Relationship: Couple therapist reveals how opposites actually attract

Couple therapist reveals
Do opposites attract?

© Yingyaipumi / Adobe Stock

In the column of our couples therapist Oskar Holzberg, everything revolves around typical love wisdom and its truth content, he dissects proverbs, song lyrics and famous quotes.

Once and for all: no! Even though …

We wander through life like confused bar magnets in search of love. Until we finally feel the attraction we’ve been waiting for all this time and have found our life person – or at least the person for the next few weeks. It is logical that we would like to understand the laws of this attraction. The adage “opposites attract” and the contradictory “like attracts like” preoccupy every generation anew. If we knew that we could comfortably engage with someone who is so different from ourselves, we would actually feel safer.

The more similarities, the stronger the bond?

The question of what is true is not only asked by teenagers. Even serious scientists keep pursuing it. That’s why we know that we prefer to enter into relationships with people who are from our area, who are of a similar age, similarly educated, similarly attractive, come from our social class and have similar interests as we do. We love the familiar, it gives us support and security. If both can exclaim: “It’s crazy, I’ve read all of Stefanie Stahl’s guidebooks too!” That doesn’t mean anything, but our need for soul mates is still satisfied. And, of course, life is easier when both are into vintage cars and enjoy going to the theater than when just one of them doesn’t want to set foot in some old dirt car and finds everything but binge-watching Netflix series boring. The more threads that bind us together, the stronger the bond between us. And the fewer arguments there are about the Bauhaus style in the living room or the ridiculously expensive Bordeaux in the shopping trolley.

However, our choice of partner is also determined by something else, which the clever couple therapist Jürg Willi put in the sentence: “Opposites of the same attract.” We also unconsciously recognize in the other how he or she masters life. We’ve all been hurt, rejected, and devalued in our lives, and learned to deal with it. When we experience someone who has found other solutions to the problems that we also have, then that enriches us.

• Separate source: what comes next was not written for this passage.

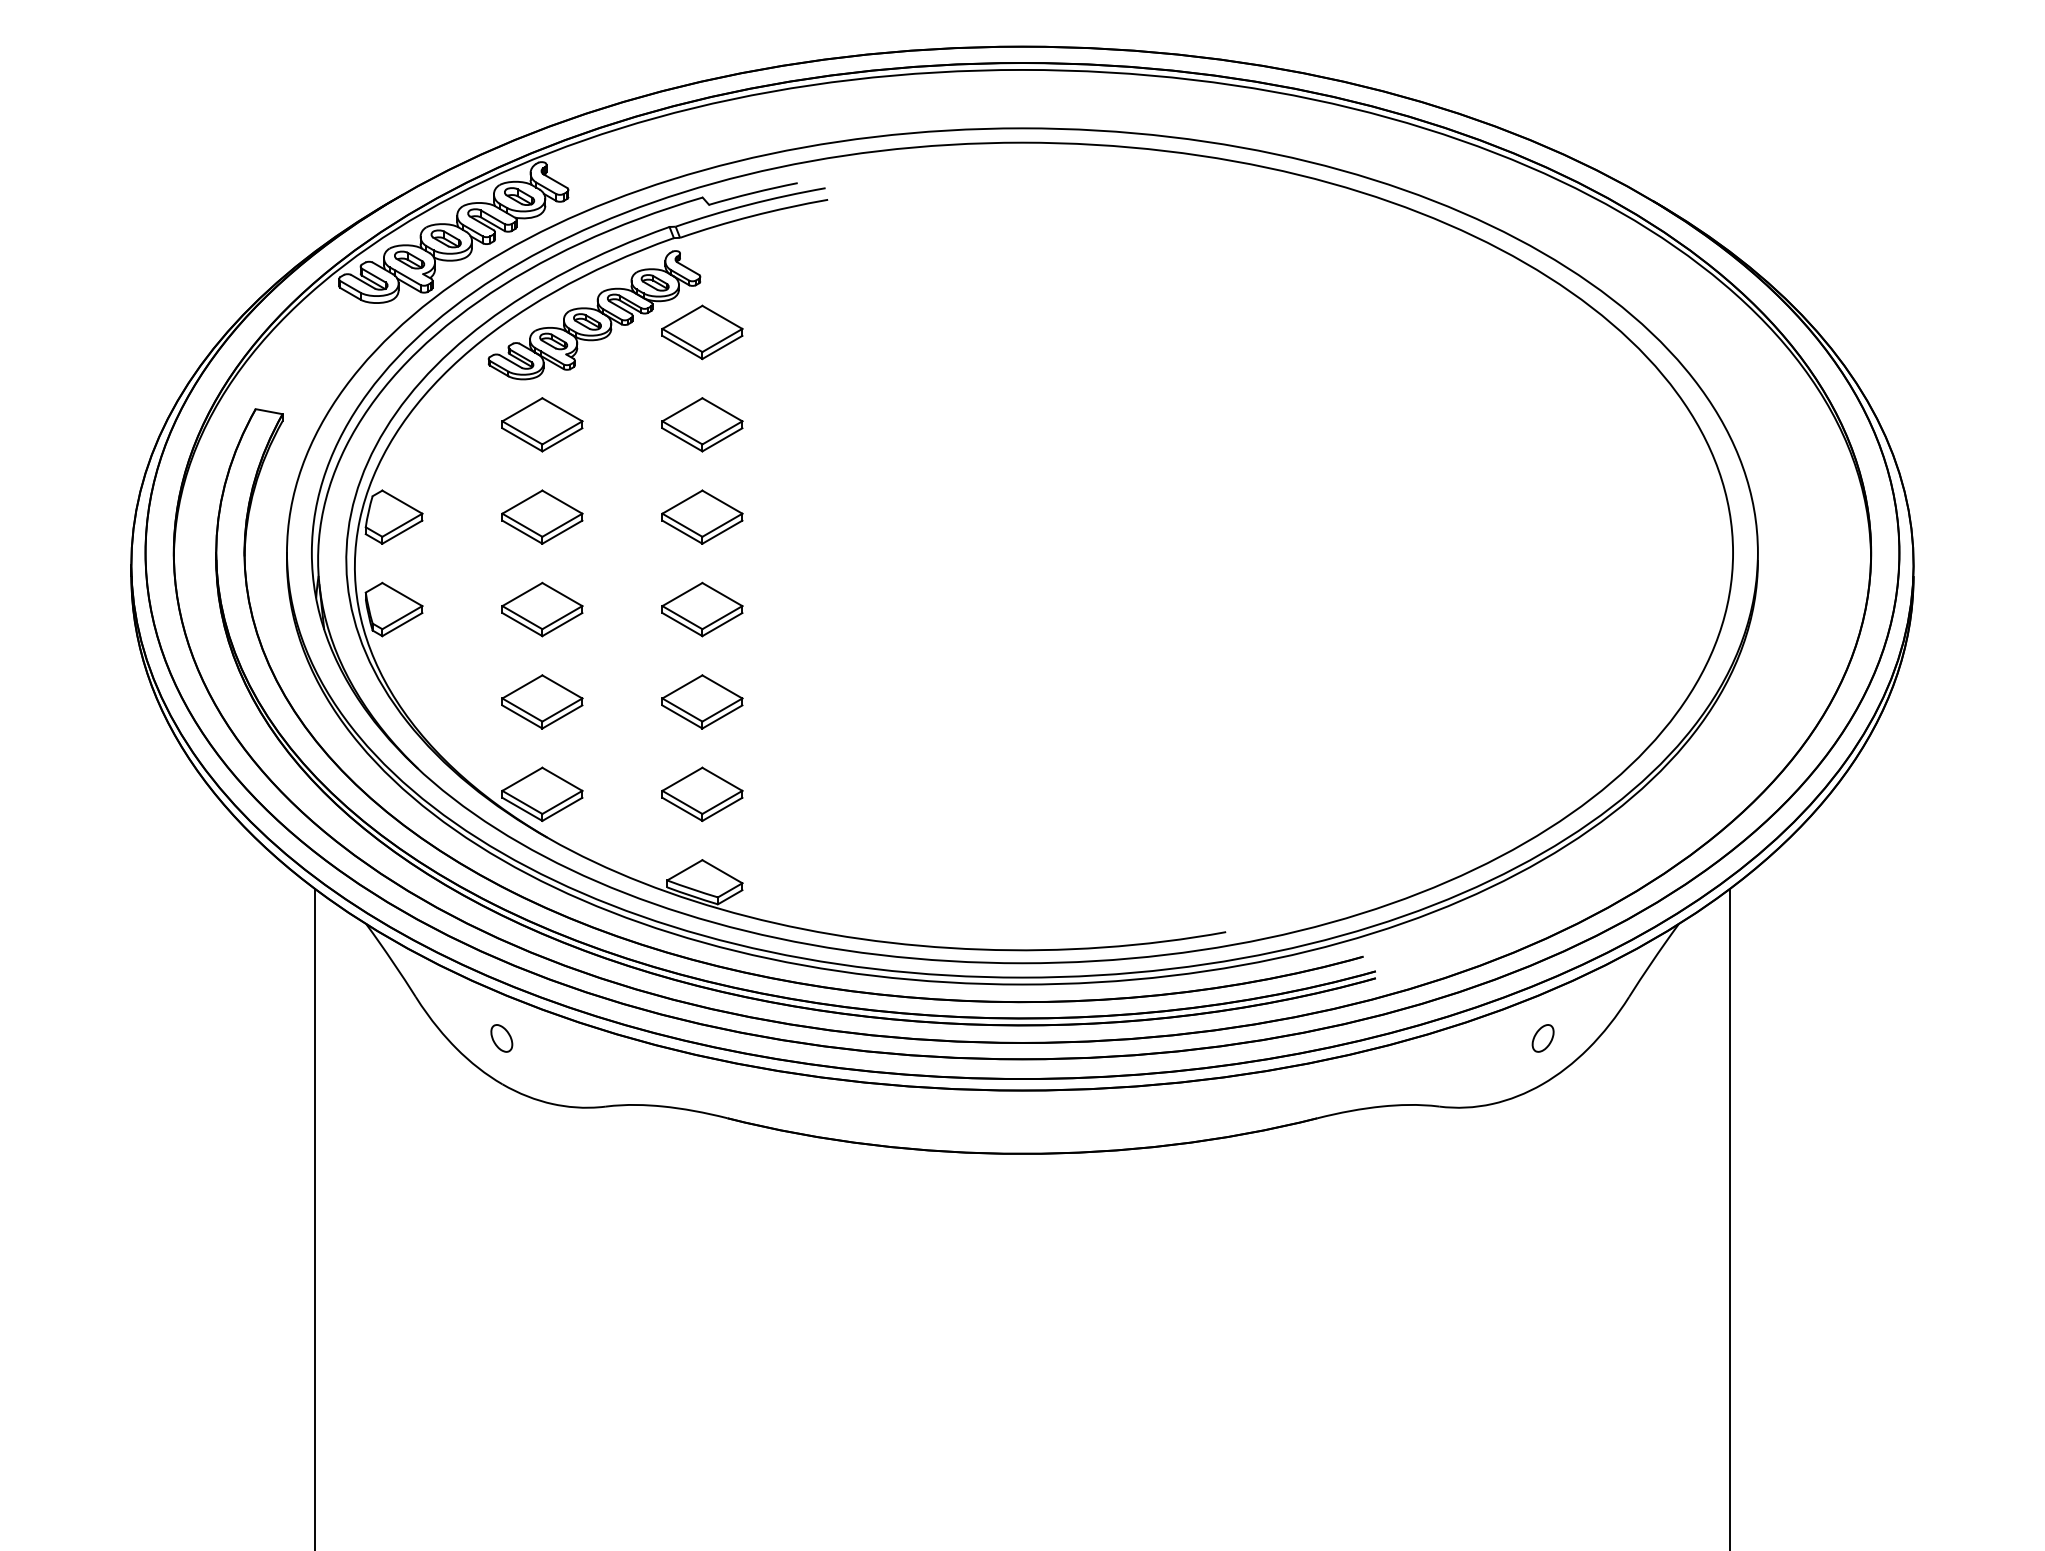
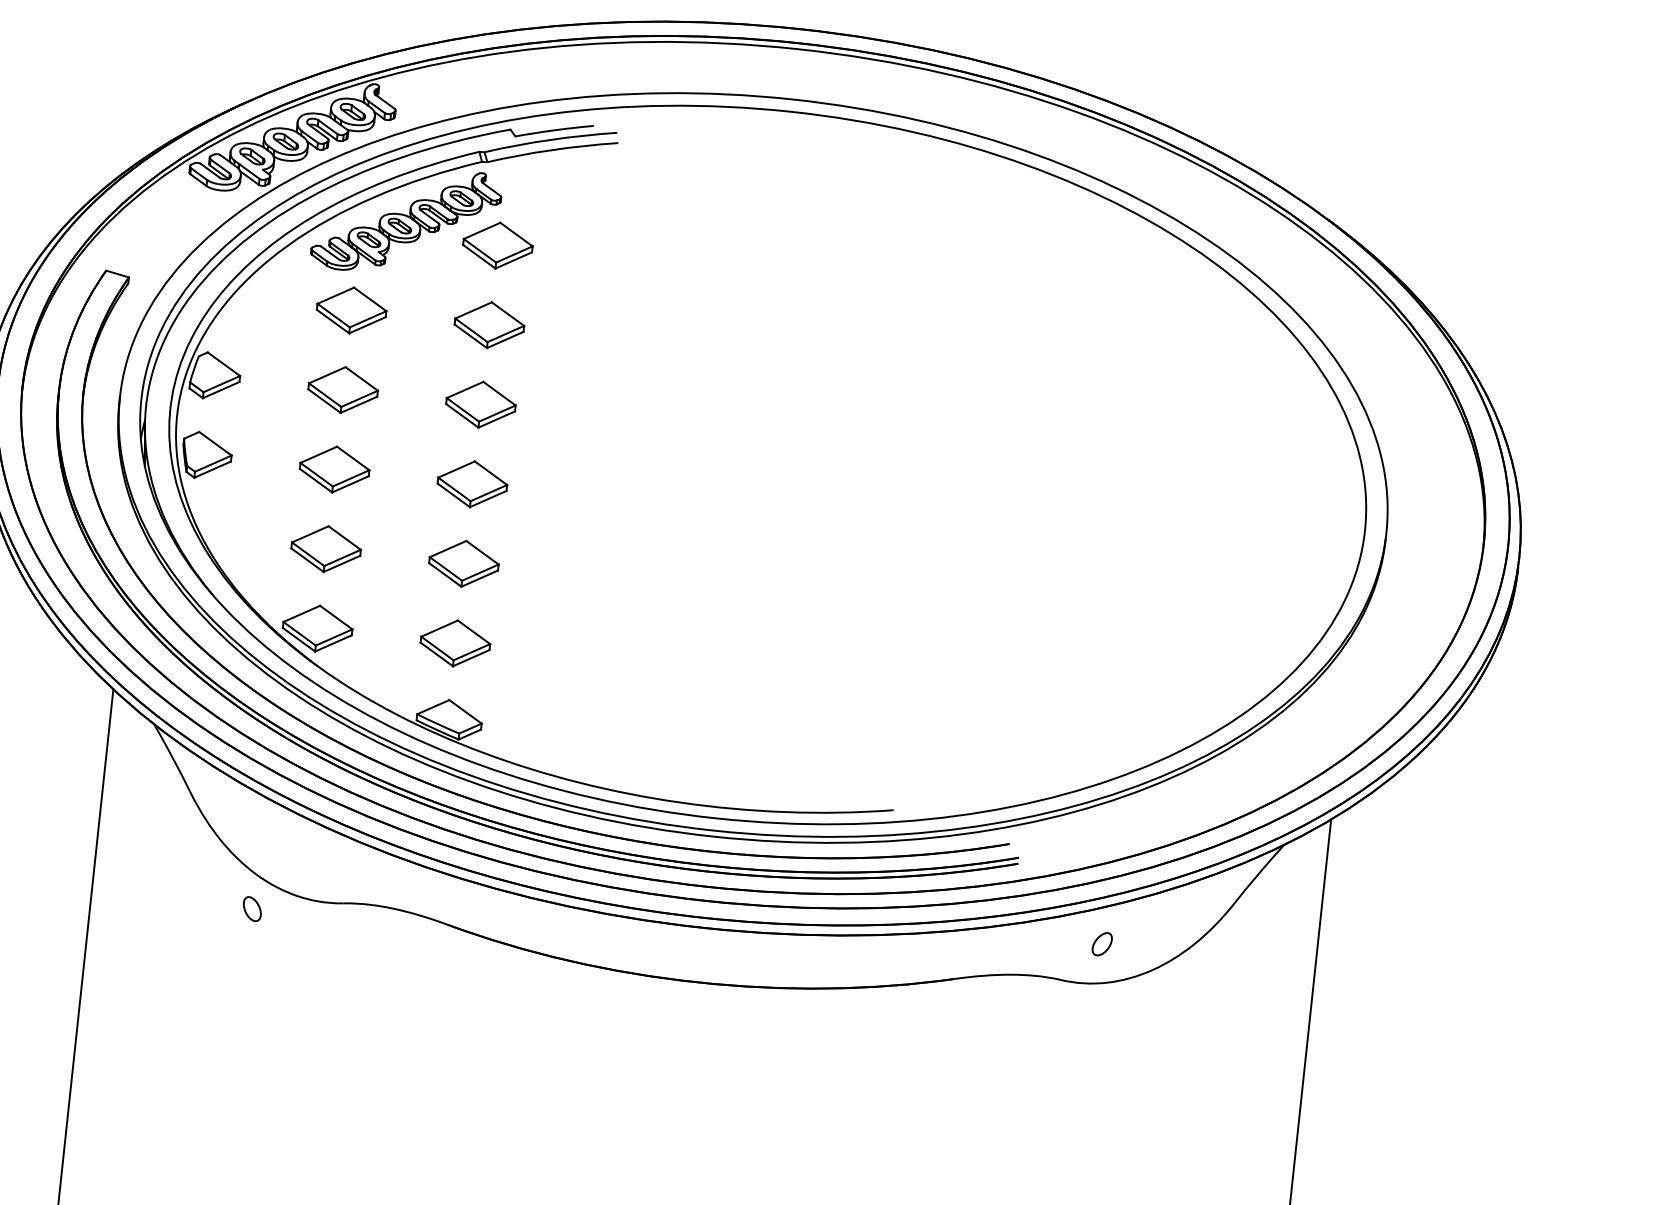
part: (501, 1038) -> (252, 909), moved
part: (1542, 1038) -> (1101, 944), moved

We are unconsciously drawn to it, also and precisely because we experience something in the other person that we do not dare to do, something that we lack . Anyone who has feared conflicts in their family has either learned to avoid conflicts or to conduct them in this way until the conflict is resolved. Opposite solutions to the same problem.

Part of the reason we believe opposites attract is because they immediately catch our eye. A very large one next to a very small one is more conspicuous than two of the same size. The other reason is that couples polarize. Due to the more you, the more I dynamic in partnerships, opposites arise. To maintain stability in a relationship, one will withdraw when faced with violent reactions from the other, and the other’s reaction will in turn become more violent because she is being avoided. The more one dominates, the more reserved the other becomes. A development of which we only see the end result: a loud guy and his silent partner. And it has already been shown to us again: opposites attract. But that’s just not true. They only arise where we least expect it: in love relationships in which like and like have joined.

Falling in love with your partner: Oskar Holzberg

Oskar Holzberg, 67, has been advising couples in his Hamburg practice for over 20 years and has been married for over 30 years. His current book is called “New Key Phrases in Love” (240 pages, 11 euros, DuMont).